A Complaint: Safari Reader Needs a Tweak
Safari 5 has a neat feature called “Reader.” It’s almost perfect as it renders the content of web pages in a nice, distraction-free, clean, readable format. Pressing the space bar makes the text scroll up very nicely, with subtle accelerations and decelerations, one screenful at a time, and scrolls slowly enough that your eye can follow the text you are currently reading. Excellent.
But Reader, like webpages, documents, and every other scrollable document-handling application that I know of, has one problem: scrolling to the last page. When you scroll to the last page, it doesn’t advance “a full page” as it did for the previous page advances. Instead, it only advances enough so that the bottom of the text ends up at the bottom of the window. This behavior means that your eye, used to following the current point in the text to the top of the screen, is jerked to a stop (if your reaction time is quick, which mine isn’t) or it keeps moving and is left to search out the current point in the text—jarring in an otherwise-pleasant reading experience.
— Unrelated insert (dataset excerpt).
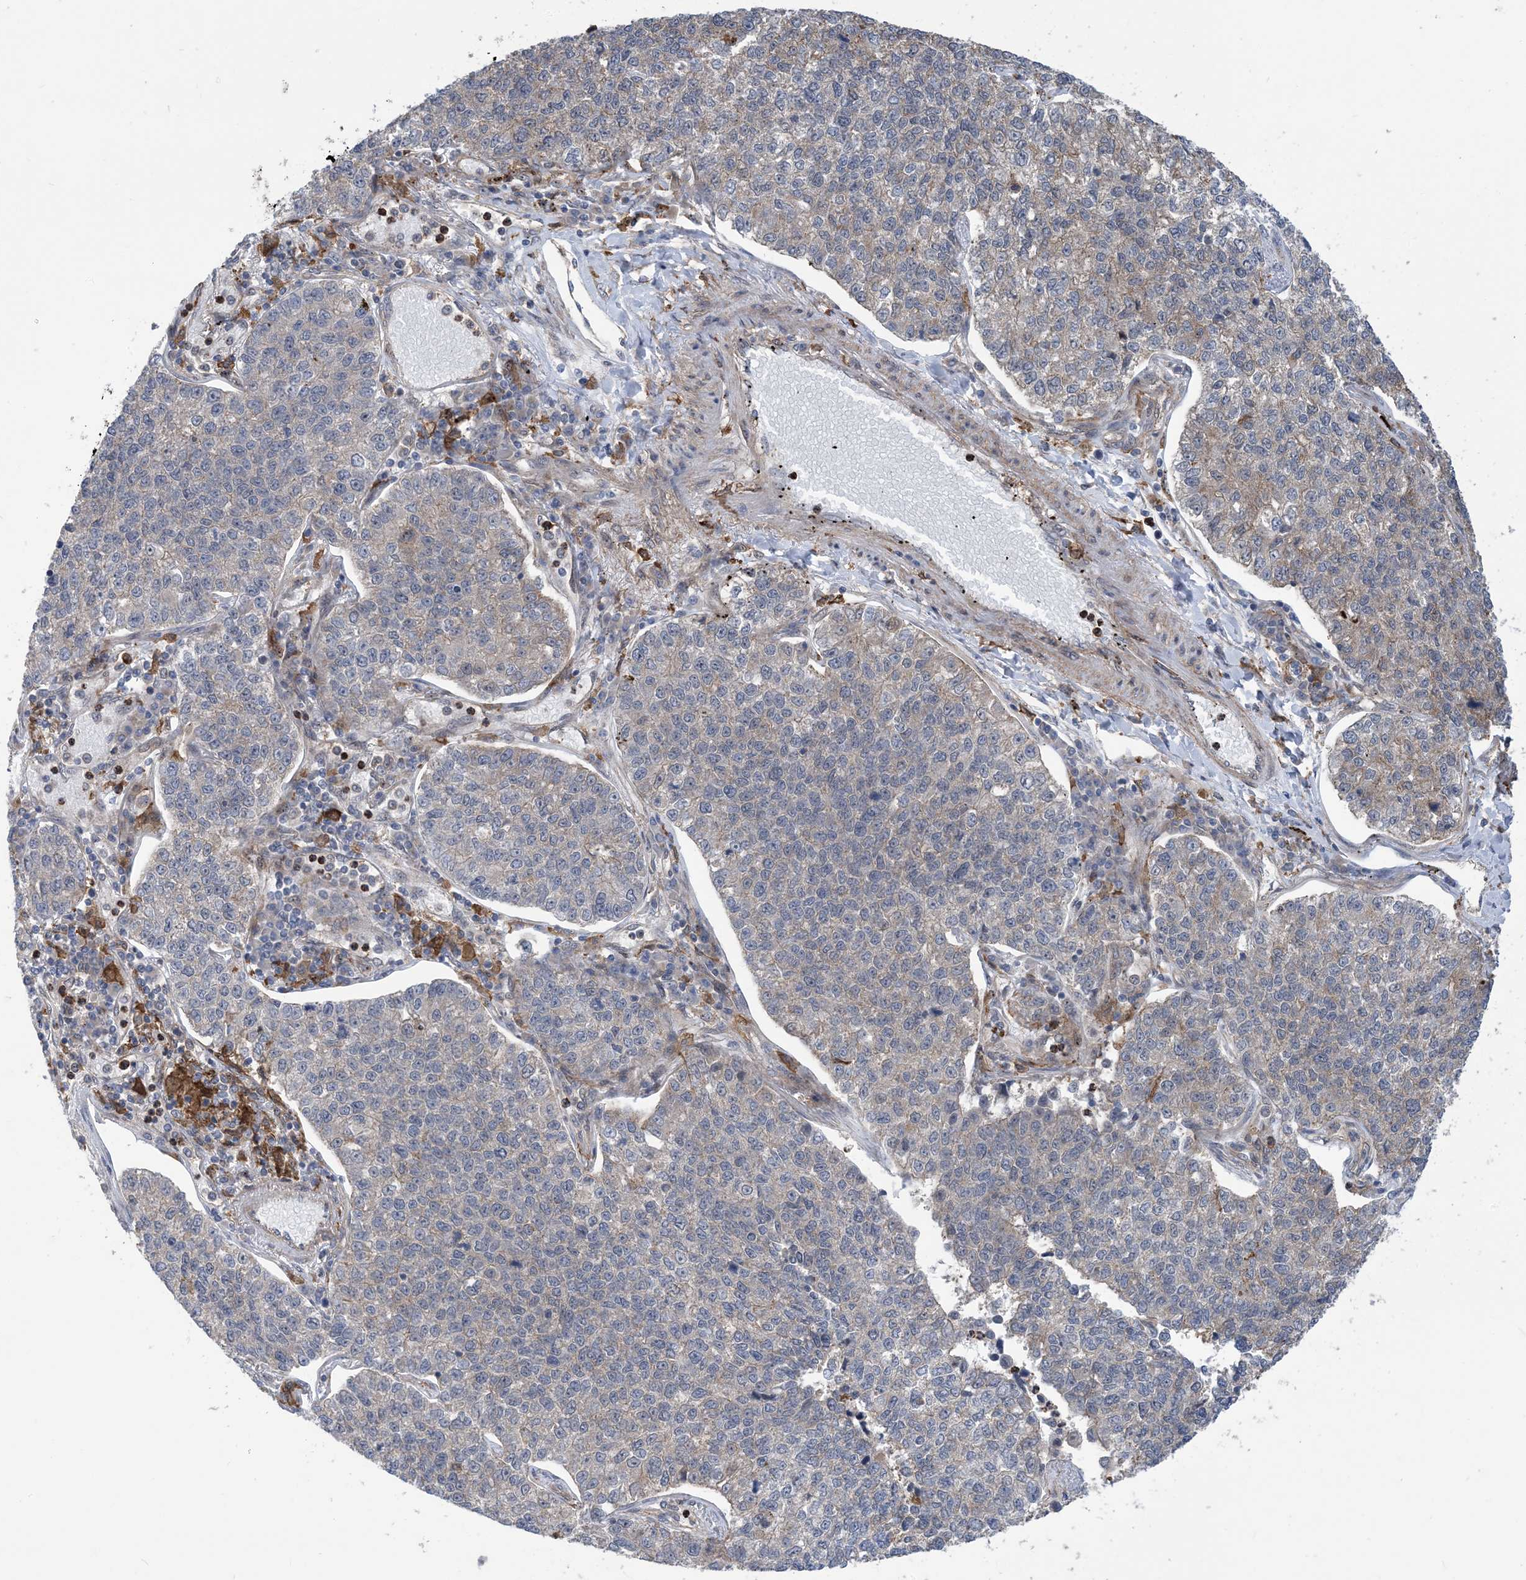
{"staining": {"intensity": "weak", "quantity": "<25%", "location": "cytoplasmic/membranous"}, "tissue": "lung cancer", "cell_type": "Tumor cells", "image_type": "cancer", "snomed": [{"axis": "morphology", "description": "Adenocarcinoma, NOS"}, {"axis": "topography", "description": "Lung"}], "caption": "This is an immunohistochemistry micrograph of human adenocarcinoma (lung). There is no expression in tumor cells.", "gene": "HS1BP3", "patient": {"sex": "male", "age": 49}}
I think that full page advances allow your eye to see the top of the window and “know” that the scroll will stop; I have no trouble following the text and stopping at the right place for full page advances.
So the tweak I’d like to see is for the bottom of the last page to scroll up with the last, fractional page, so that the scroll amount is the same for all pages, including the last. Right now, scrolling to the last page in Reader of the review of the Magic Trackpad on Ars Technica looks like this, even though I’ve already read to the line that begins “Magic Trackpad. Nobody needs…”
And this crude mockup is what I’d want it to look like instead:
In this way, the scroll amount is the same, no matter how much text is left in the article, and my eye could track upwards the same amount with each press of the space bar.
A nice side effect of this change is that the reference point for “a screen’s worth of scrolling” wouldn’t change throughout the Reader session, so that when I use shift-space bar to go back up, I see the same text in the same location with each screen’s worth of scrolling. So the text that was, you know, “just up at the top of the screen about halfway back in the article” is still, you know, “just up at the top of the screen about halfway back in the article.”
Otherwise? I love Reader. Nice one, Apple.